O romeno "Beyond The Hills", que dividia o favoritismo com "Amour", venceu nas categorias de atriz (troféu dividido por Cosmina Stratan e Cristina Flutur) e roteiro (do diretor Cristian Mungiu).

"Reality", de Matteo Garrone, foi agraciado com o Grande Prêmio do Júri, uma espécie de vice-campeonato em Cannes -o italiano recebeu a mesma distinção em 2008, por "Gomorra".

"Na Estrada", adaptação do brasileiro Walter Salles para a clássica narrativa "beat" de Jack Kerouac, deixou a competição sem prêmios.

HISTÓRIA SIMPLES

O festival realmente foi de Michael Haneke, nome conhecido pela secura que levou à Croisette seu trabalho mais sensível. "Quis contar a história mais simples possível depois de filmar 'A Fita Branca', um thriller mais complicado", disse o diretor à Folha.

Na verdade, "Amour", que deverá ser lançado no Brasil no segundo semestre, mostra-se simples para o cineasta, mas não há nada nele que mereça o adjetivo.

Em 2007, quando começou a trabalhar no roteiro do filme, Haneke viu o longa "Longe Dela", de Sarah Polley, com um tema semelhante, e desistiu do projeto.

"Eu estava com um bloqueio, e esse longa foi o álibi perfeito para eu desistir", revela Haneke. "Mas, assim que comecei a escrever outro roteiro, achei a solução e retornei para terminar 'Amour'."

Haneke faz questão de ressaltar que seu filme não é sobre morte ("Penso sobre isso como qualquer outra pessoa") ou eutanásia ("Não quero tirar a liberdade do espectador em ter suas próprias respostas sobre isso").

No entanto, sabe que "Amour" é um longa que destoa em seu currículo. "Jornalistas adoram rotular.

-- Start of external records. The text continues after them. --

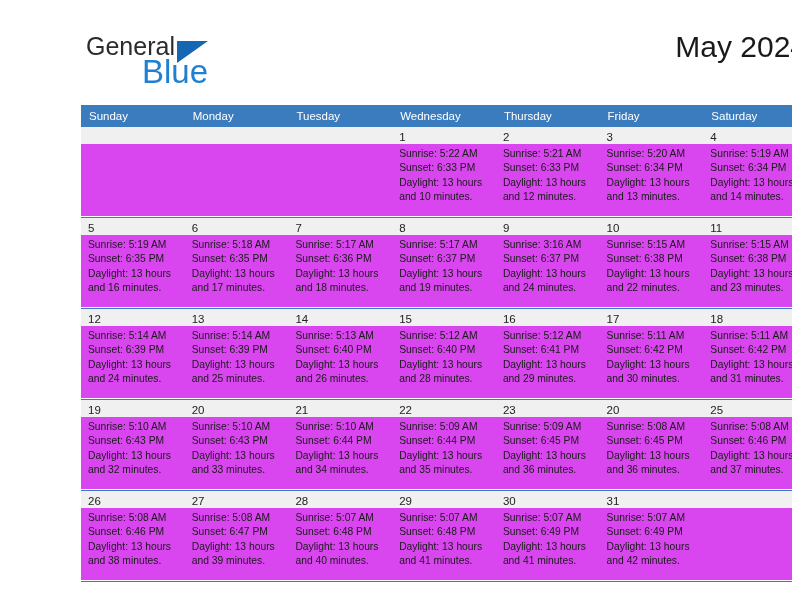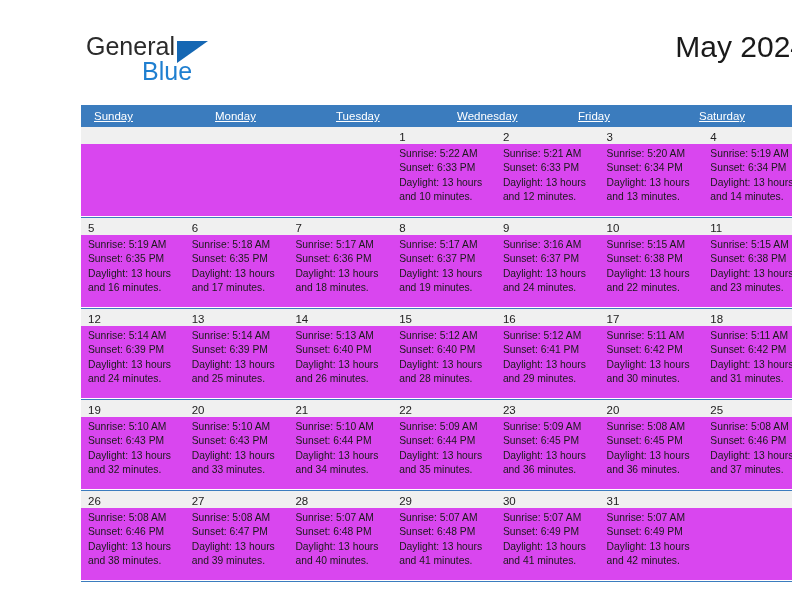--- a/index.html
+++ b/index.html
@@ -54,21 +54,21 @@
     top: 9px;
     width: 0;
     height: 0;
     border-left: 31px solid #1567b3;
     border-bottom: 22px solid transparent;
   }
   .brand-blue {
     position: absolute;
     left: 61px;
     top: 25px;
-    font-size: 25px;
+    font-size: 33px;
     line-height: 29px;
     color: #1f7fd0;
     font-weight: 400;
   }
   .title-wrap {
     position: absolute;
     right: 0;
     top: 0;
     text-align: right;
   }
@@ -98,25 +98,24 @@
   .weekday-row {
     display: flex;
     background: #3b7cbe;
     height: 22px;
   }
   .weekday-cell {
     flex: 1 1 0;
     color: #ffffff;
     font-size: 11.5px;
     line-height: 22px;
-    padding-left: 13px;
+    padding-left: 8px;
     box-sizing: border-box;
     white-space: nowrap;
     overflow: hidden;
-    text-decoration: underline;
   }
   .week-row {
     display: flex;
     height: 90px;
     border-top: 1px solid #3b7cbe;
     background: #ffffff;
   }
   .week-row:first-of-type {
     border-top: none;
   }
@@ -176,20 +175,21 @@
 
   </div>
 
   <div class="calendar">
 
     <div class="weekday-row">
       <div class="weekday-cell">Sunday</div>
       <div class="weekday-cell">Monday</div>
       <div class="weekday-cell">Tuesday</div>
       <div class="weekday-cell">Wednesday</div>
+      <div class="weekday-cell">Thursday</div>
       <div class="weekday-cell">Friday</div>
       <div class="weekday-cell">Saturday</div>
     </div>
 
     <div id="weeks-container">
         <div class="week-row">
           <div class="day-cell empty">
             <div class="date-band"><span class="date-num"></span></div>
             <div class="day-body">
               <div class="day-line"></div>

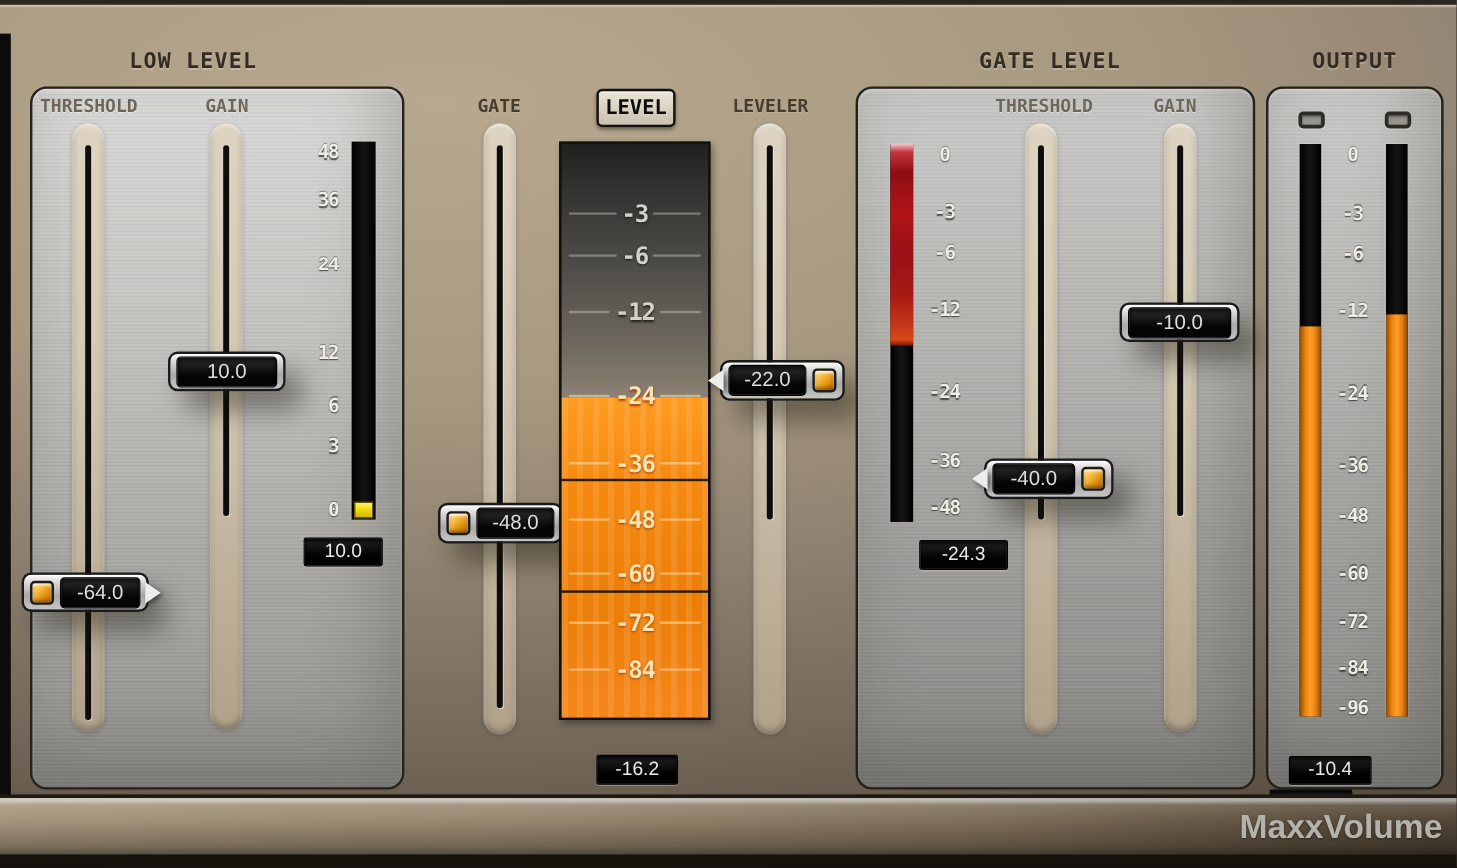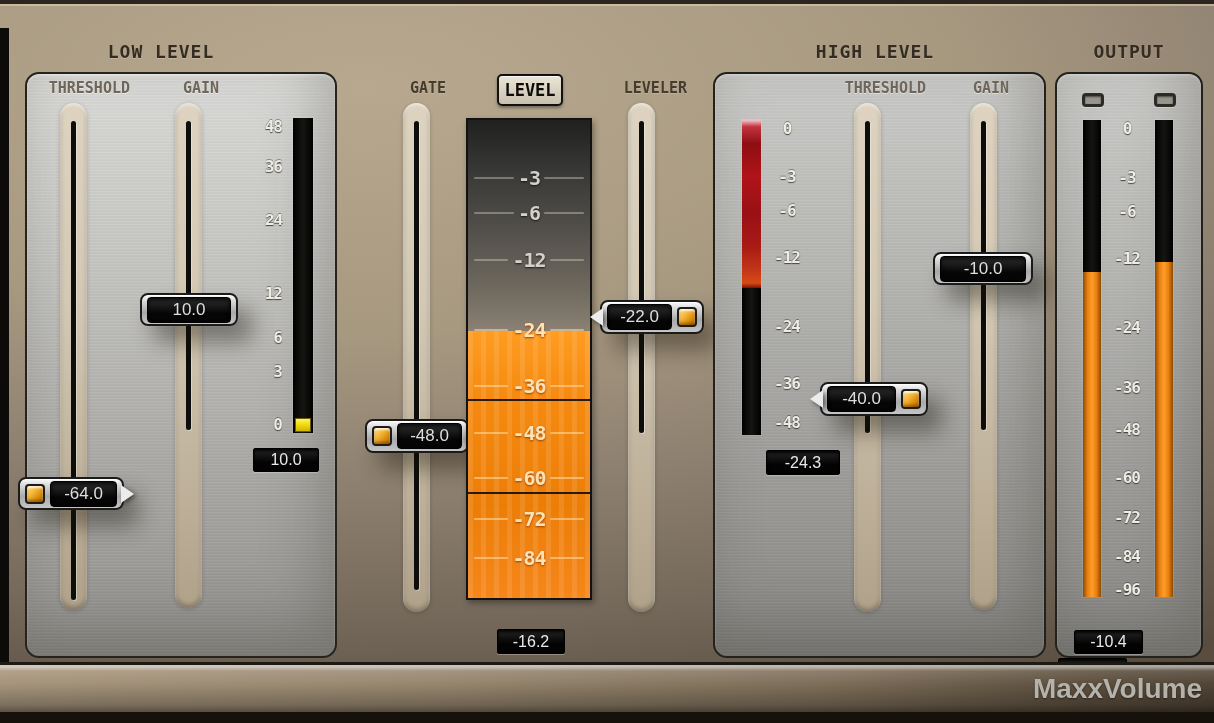--- a/index.html
+++ b/index.html
@@ -9,21 +9,21 @@
     background:
       radial-gradient(135% 95% at 30% 12%, #b7a88f 0%, #a79880 36%, #91английский 0%, #8d8070 58%, #74685a 78%, #584d3f 96%);
   }
   
   #root{background:radial-gradient(135% 95% at 30% 12%, #b7a88f 0%, #a79880 36%, #8d8070 58%, #74685a 78%, #584d3f 96%);}
   .abs{position:absolute;}
 
   .title{color:#342c20;font-family:"DejaVu Sans Mono",monospace;font-weight:bold;font-size:18px;
     letter-spacing:1px;text-align:center;text-shadow:0 1px 0 rgba(255,255,255,.22);}
   .sliderlabel{color:#6e6659;font-family:"DejaVu Sans Mono",monospace;font-weight:bold;font-size:15px;
-    letter-spacing:0px;text-align:right;text-shadow:0 1px 0 rgba(255,255,255,.5);}
+    letter-spacing:0px;text-align:center;text-shadow:0 1px 0 rgba(255,255,255,.5);}
   .darklabel{color:#463c2d;text-shadow:0 1px 0 rgba(255,255,255,.18);}
 
   .panel{
     border:2px solid #26231d;border-radius:14px;
     background:
       repeating-linear-gradient(180deg, rgba(255,255,255,.05) 0 1px, rgba(0,0,0,.04) 2px, rgba(0,0,0,0) 3px),
       linear-gradient(180deg,#dadad8 0%,#c6c6c3 30%,#abaaa7 65%,#908f8c 100%);
     box-shadow: inset -14px -26px 60px rgba(55,50,40,.28), inset 0 2px 2px rgba(255,255,255,.5);
   }
   .panel.dim{filter:brightness(.93);}
@@ -203,21 +203,21 @@
     <div class="abs track" style="left:628px;top:103px;height:509px;"></div>
     <div class="abs slit" style="left:639px;top:121px;height:312px;"></div>
     <div class="abs valbox" style="left:600px;top:300px;width:104px;height:34px;">
       <div class="arrow-l"></div>
       <div class="disp">-22.0</div>
       <div class="led"></div>
     </div>
   </div>
 
   <div>
-    <div class="abs title" style="left:775px;top:41px;width:200px;height:22px;">HIGH LEVEL</div>
+    <div class="abs title" style="left:775px;top:41px;width:200px;height:22px;">GATE LEVEL</div>
     <div class="abs panel dim" style="left:713px;top:72px;width:329px;height:582px;"></div>
 
     <div class="abs sliderlabel" style="left:814px;top:79px;width:112px;height:18px;">THRESHOLD</div>
     <div class="abs sliderlabel" style="left:949px;top:79px;width:60px;height:18px;">GAIN</div>
 
     <div class="abs meterbar" style="left:742px;top:120px;width:19px;height:315px;">
       <div class="abs" style="left:0;top:0;width:19px;height:168px;background:linear-gradient(180deg,#f2c6cd 0%,#c2353f 4%,#8e0e13 14%,#b01419 34%,#991014 55%,#a81a14 75%,#c43718 90%,#d84a14 97%,#7a1206 100%);"></div>
     </div>
     <div class="abs scl high" style="top:119px;">0</div>
     <div class="abs scl high" style="top:167px;">-3</div>

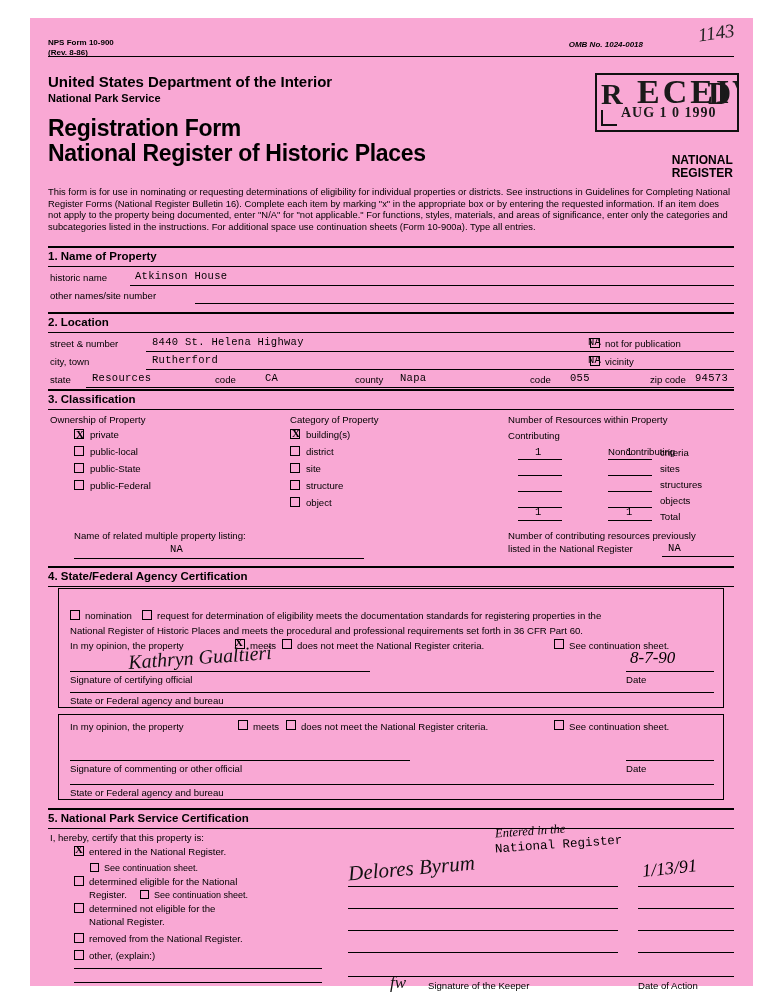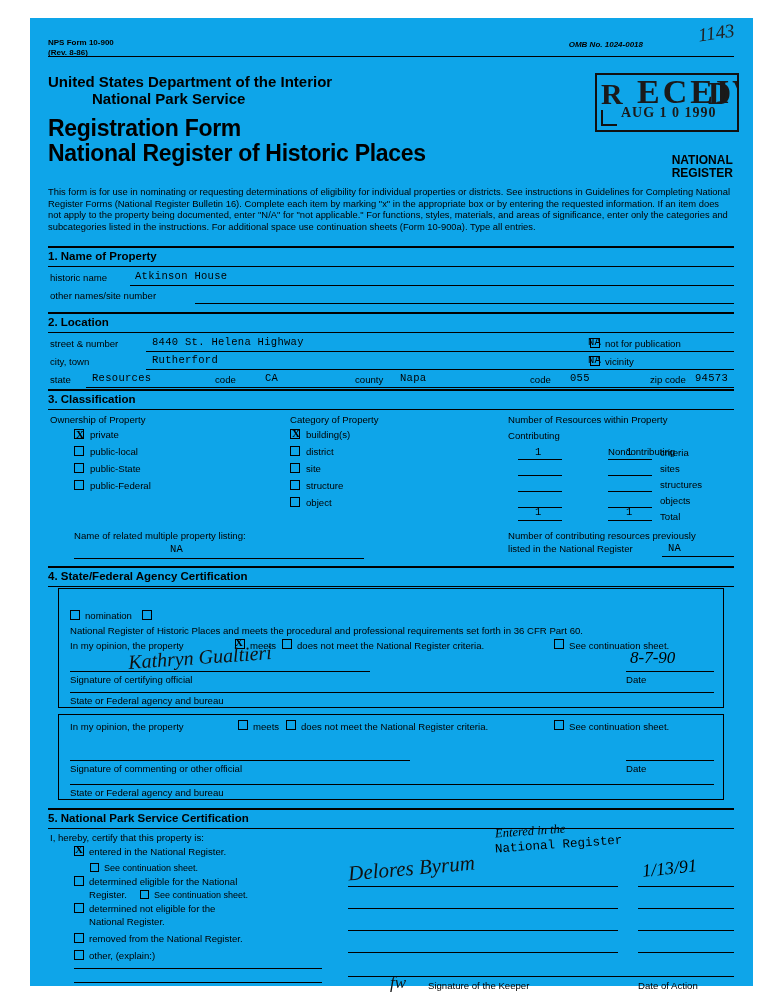--- a/index.html
+++ b/index.html
@@ -16,21 +16,21 @@
     height: 1000px;
     background: #ffffff;
     overflow: hidden;
   }
   .sheet {
     position: absolute;
     left: 30px;
     top: 18px;
     width: 723px;
     height: 968px;
-    background: #0ea5e9;
+    background: #f9a8d4;
   }
   .hdr-left {
     position: absolute;
     left: 18px;
     top: 20px;
     font-size: 8px;
     line-height: 10px;
     font-weight: bold;
   }
   .hdr-right {
@@ -53,23 +53,22 @@
   }
   .agency {
     position: absolute;
     left: 18px;
     top: 55px;
     font-size: 15px;
     font-weight: bold;
     line-height: 17px;
   }
   .agency .sub {
-    font-size: 15px;
-    font-weight: bold;
-    margin-left: 44px;
+    font-size: 11px;
+    font-weight: bold;
   }
   .bigtitle {
     position: absolute;
     left: 18px;
     top: 98px;
     font-size: 23px;
     font-weight: bold;
     line-height: 25px;
     letter-spacing: -0.3px;
   }
@@ -347,20 +346,21 @@
 
     <div class="rule thick" style="top:548px;"></div>
     <div class="section-title" style="top:552px;">4. State/Federal Agency Certification</div>
     <div class="rule" style="top:568px;"></div>
 
     <div class="box" style="left:28px; top:570px; width:666px; height:120px;"></div>
 
     <div class="cbx" style="left:40px; top:592px;"></div>
     <div class="lbl" style="left:55px; top:592px;">nomination</div>
     <div class="cbx" style="left:112px; top:592px;"></div>
+    <div class="lbl" style="left:127px; top:592px;">request for determination of eligibility meets the documentation standards for registering properties in the</div>
     <div class="lbl" style="left:40px; top:607px;">National Register of Historic Places and meets the procedural and professional requirements set forth in 36 CFR Part 60.</div>
     <div class="lbl" style="left:40px; top:622px;">In my opinion, the property</div>
     <div class="cbx" style="left:205px; top:621px;"></div>
     <div class="xmark" style="left:205px; top:619px;">X</div>
     <div class="lbl" style="left:220px; top:622px;">meets</div>
     <div class="cbx" style="left:252px; top:621px;"></div>
     <div class="lbl" style="left:267px; top:622px;">does not meet the National Register criteria.</div>
     <div class="cbx" style="left:524px; top:621px;"></div>
     <div class="lbl" style="left:539px; top:622px;">See continuation sheet.</div>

Antigamente, eu era o diretor que só filmava violência. Agora, sou romântico", brinca.

A declaração não deixa de ser irônica, apesar de Haneke odiar ironias. O diretor fez um dos filmes mais brutais do cinema, "Violência Gratuita" (de 1997, refilmado pelo próprio em inglês em 2007), mas "Amour" é uma ilha de doçura em um festival marcado pela rudeza de "De Rouille Et d'Os", de Jacques Audiard, e "Killing them Softly", de Andrew Dominik.

"Há filmes doces como os de [Abbas] Kiarostami e [Alain] Resnais, mas há de fato um aumento da brutalidade nas telas", concorda.

"Um dia, vou sugerir que meus alunos [Haneke ensina direção na academia de cinema de Viena] façam um filme sobre como mudou a representação da morte no cinema", afirma. "Primeiro, as pessoas levavam um tiro e caíam. Depois, começaram a se contorcer de dor. Mais adiante, suas cabeças passaram a explodir. Isso ainda chegará ao ponto de explodirem a Terra. Não estou interessado nesse tipo de cinema."

E o que interessa Haneke depois de duas Palmas de Ouro? "Quero fazer o antídoto a tudo isso. Quero provocar as pessoas à reflexão", diz o cineasta, que só odeia uma coisa: analisar seus filmes. "Se a centopeia pensar em como anda, vai tropeçar e cair."